Tracking Kryptonews Arbitrage Prices

Other useful tools for finding arbitrage opportunities are:


  • Coinjap
  • Critpo Arbitration Applications
  • Coinarbitrage.org
  • Arbitration.Expert
  • Tokenspread.com

Along with this, you can take advantage of arbitration automation programs (see the last paragraph).


2. Decide if this opportunity is worth it.


This is the critical moment that determines whether you will make a profit or not. It is necessary to carry out as much planning as possible before entering into a transaction.

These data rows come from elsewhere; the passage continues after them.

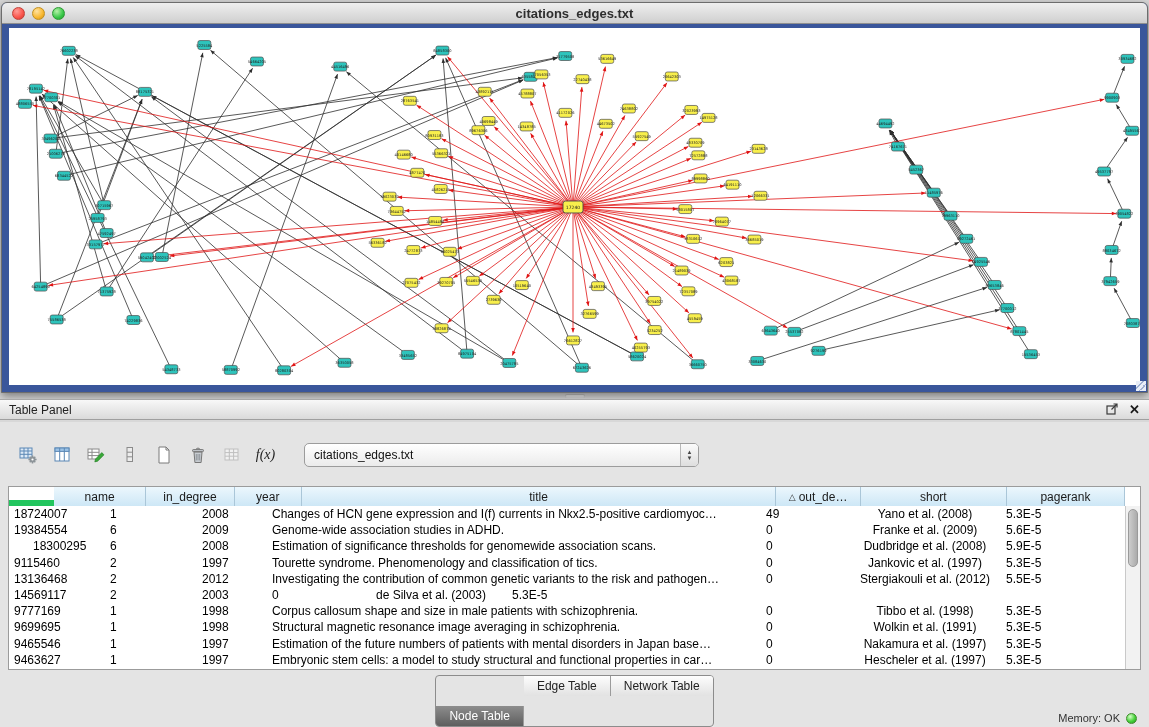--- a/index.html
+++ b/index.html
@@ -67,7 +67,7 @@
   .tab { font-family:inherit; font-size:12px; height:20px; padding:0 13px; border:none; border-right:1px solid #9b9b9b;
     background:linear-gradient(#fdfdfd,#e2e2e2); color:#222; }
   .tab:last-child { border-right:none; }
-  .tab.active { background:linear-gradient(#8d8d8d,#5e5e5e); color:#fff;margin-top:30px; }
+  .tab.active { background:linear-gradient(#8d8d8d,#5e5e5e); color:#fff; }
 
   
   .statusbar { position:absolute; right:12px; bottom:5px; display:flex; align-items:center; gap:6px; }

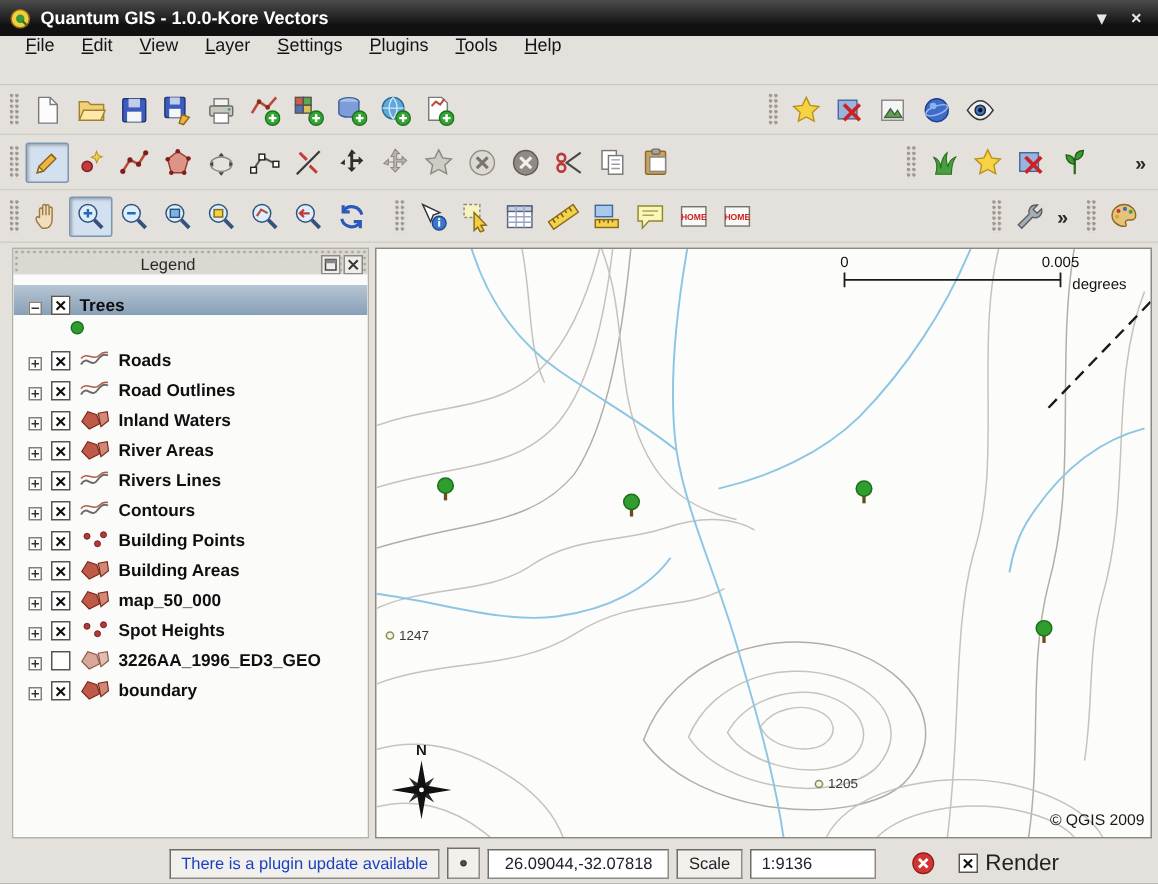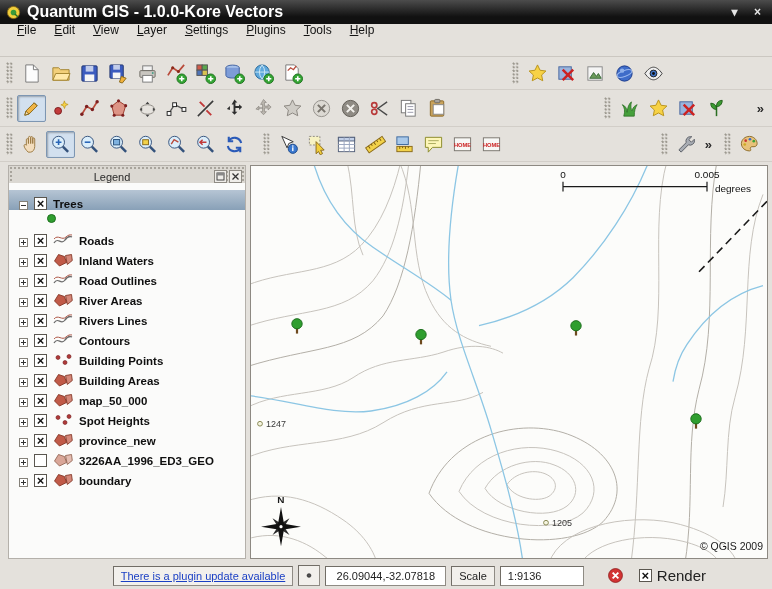--- a/index.html
+++ b/index.html
@@ -8,7 +8,7 @@
   .window{width:772px;height:589px;display:flex;flex-direction:column;background:#e4e1dc}
   
   .titlebar{height:24px;flex:none;background:linear-gradient(#4c4c4c,#111 70%);display:flex;align-items:center;padding:0 6px;gap:6px}
-  .titlebar .title{color:#fff;font-weight:bold;font-size:16px;flex:1;white-space:nowrap}
+  .titlebar .title{color:#fff;font-weight:bold;font-size:12px;flex:1;white-space:nowrap}
   .tb-win-btn{width:17px;height:17px;color:#e6e6e6;display:flex;align-items:center;justify-content:center;font-size:12px;font-weight:bold;border-radius:2px}
   
   .menubar{height:23px;flex:none;display:flex;align-items:flex-end;padding:16px 8px;background:#e4e1dc;border-bottom:1px solid #cbc7c1}

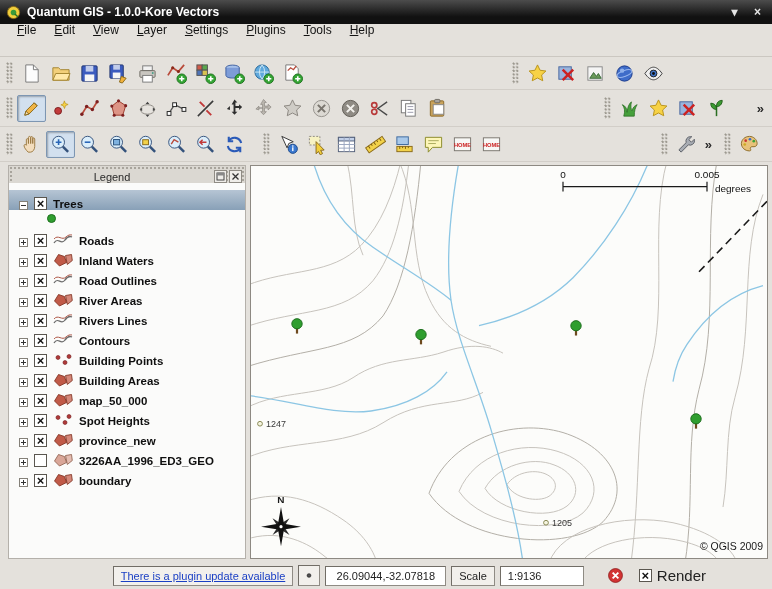--- a/index.html
+++ b/index.html
@@ -516,23 +516,23 @@
           <span class="cb checked"></span>
           <span class="lyr-icon">
               <svg viewBox="0 0 20 14">
+                <path d="M1 10c4-7 7 3 11-3 2.5-3.5 5-4 7-3" fill="none" stroke="#6a6a6a" stroke-width="1.3"></path>
+                <path d="M1 6C5 1 9 8 13 4c2-2 4-2.5 6-2" fill="none" stroke="#b05a4a"></path>
+              </svg>
+            </span>
+          <span class="lg-label">Road Outlines</span>
+        </div>
+
+        <div class="lg-row">
+          <span class="expander plus"></span>
+          <span class="cb checked"></span>
+          <span class="lyr-icon">
+              <svg viewBox="0 0 20 14">
                 <path d="M1.5 8l4-6.5 6 2 2 6-7 3.5z" fill="#c05a48" stroke="#7a2a18" stroke-width=".8"></path>
                 <path d="M12.5 2.5l6-1 .8 6-5 4z" fill="#d4887a" stroke="#7a2a18" stroke-width=".8"></path>
               </svg>
             </span>
           <span class="lg-label">Inland Waters</span>
-        </div>
-
-        <div class="lg-row">
-          <span class="expander plus"></span>
-          <span class="cb checked"></span>
-          <span class="lyr-icon">
-              <svg viewBox="0 0 20 14">
-                <path d="M1 10c4-7 7 3 11-3 2.5-3.5 5-4 7-3" fill="none" stroke="#6a6a6a" stroke-width="1.3"></path>
-                <path d="M1 6C5 1 9 8 13 4c2-2 4-2.5 6-2" fill="none" stroke="#b05a4a"></path>
-              </svg>
-            </span>
-          <span class="lg-label">Road Outlines</span>
         </div>
 
         <div class="lg-row">

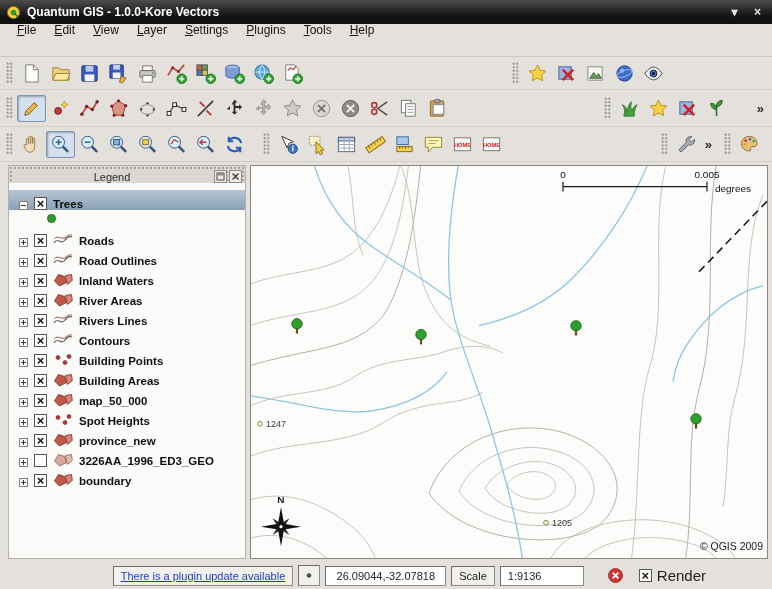--- a/index.html
+++ b/index.html
@@ -625,17 +625,6 @@
           <span class="lg-label">Spot Heights</span>
         </div>
 
-        <div class="lg-row">
-          <span class="expander plus"></span>
-          <span class="cb checked"></span>
-          <span class="lyr-icon">
-              <svg viewBox="0 0 20 14">
-                <path d="M1.5 8l4-6.5 6 2 2 6-7 3.5z" fill="#c05a48" stroke="#7a2a18" stroke-width=".8"></path>
-                <path d="M12.5 2.5l6-1 .8 6-5 4z" fill="#d4887a" stroke="#7a2a18" stroke-width=".8"></path>
-              </svg>
-            </span>
-          <span class="lg-label">province_new</span>
-        </div>
 
         <div class="lg-row">
           <span class="expander plus"></span>

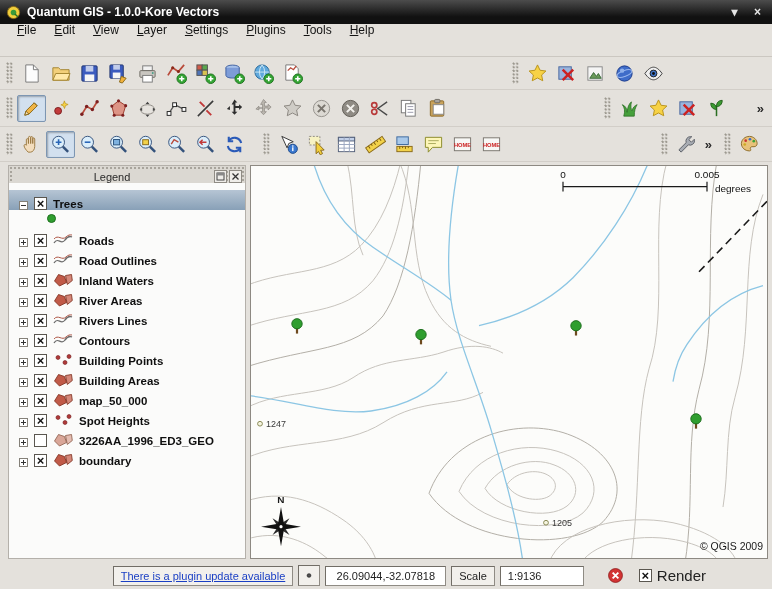--- a/index.html
+++ b/index.html
@@ -50,7 +50,7 @@
   .sb-box{height:20px;display:flex;align-items:center;padding:0 7px;font-size:11px;color:#222;
           border:1px solid #8f8b84;border-top-color:#716d66;border-left-color:#716d66;background:#f2f0ec}
   .sb-white{background:#fff}
-  .link{color:#1a3fc4;text-decoration:underline;white-space:nowrap}
+  .link{color:#1a3fc4;white-space:nowrap}
   .coords{width:121px;justify-content:center}
   .scale-input{width:84px}
   .sb-iconbtn{width:22px;height:21px;display:flex;align-items:center;justify-content:center}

You need to consider:


Estimate the fees: transaction costs, transfer, network, deposit or wallet.

Pay attention to the risks: the time of withdrawal and transfer, market volatility, portfolio maintenance, rules or preconditions associated with exchange and withdrawal operations.

Weigh how much of your profits will go to taxes (if any).

A good strategy is to open, verify and top up your accounts (both in fiat currencies and cryptocurrencies) on several exchanges before you discover the possibility of arbitrage. This will help you save a lot of precious time when making transactions. Also, sometimes you may want to avoid bitcoin transfers between exchanges because the network is notoriously slow and relatively expensive, but that's only a problem when it's crowded.


Having determined whether exchanges and opportunities are suitable for fast and profitable trading, it's time to either implement them or look for another great opportunity.


Software for automation of arbitration


In addition to manual arbitrage trading, there are platforms offering software that will help you find opportunities and make trades automatically. They use bots and scripts that scan some exchanges 24/7 and can make a profit on their own. Of course, they also involve a fair amount of risk, so you should be careful not to gamble with money that you can't afford to lose.


One of the best automated crypto-arbitrage companies is the EU-regulated arbismart, which offers investors various plans starting from just 500 euros.


Many interesting companies working in this field are arbetau, hasonline software, Geico and Geimer.


We hope that this guide has taught you what crypto arbitrage is and how to do it. Keep in mind that trading cryptocurrencies is very risky and you should never risk money that you cannot afford to lose. After all, it is you who should take responsibility for your decisions and research.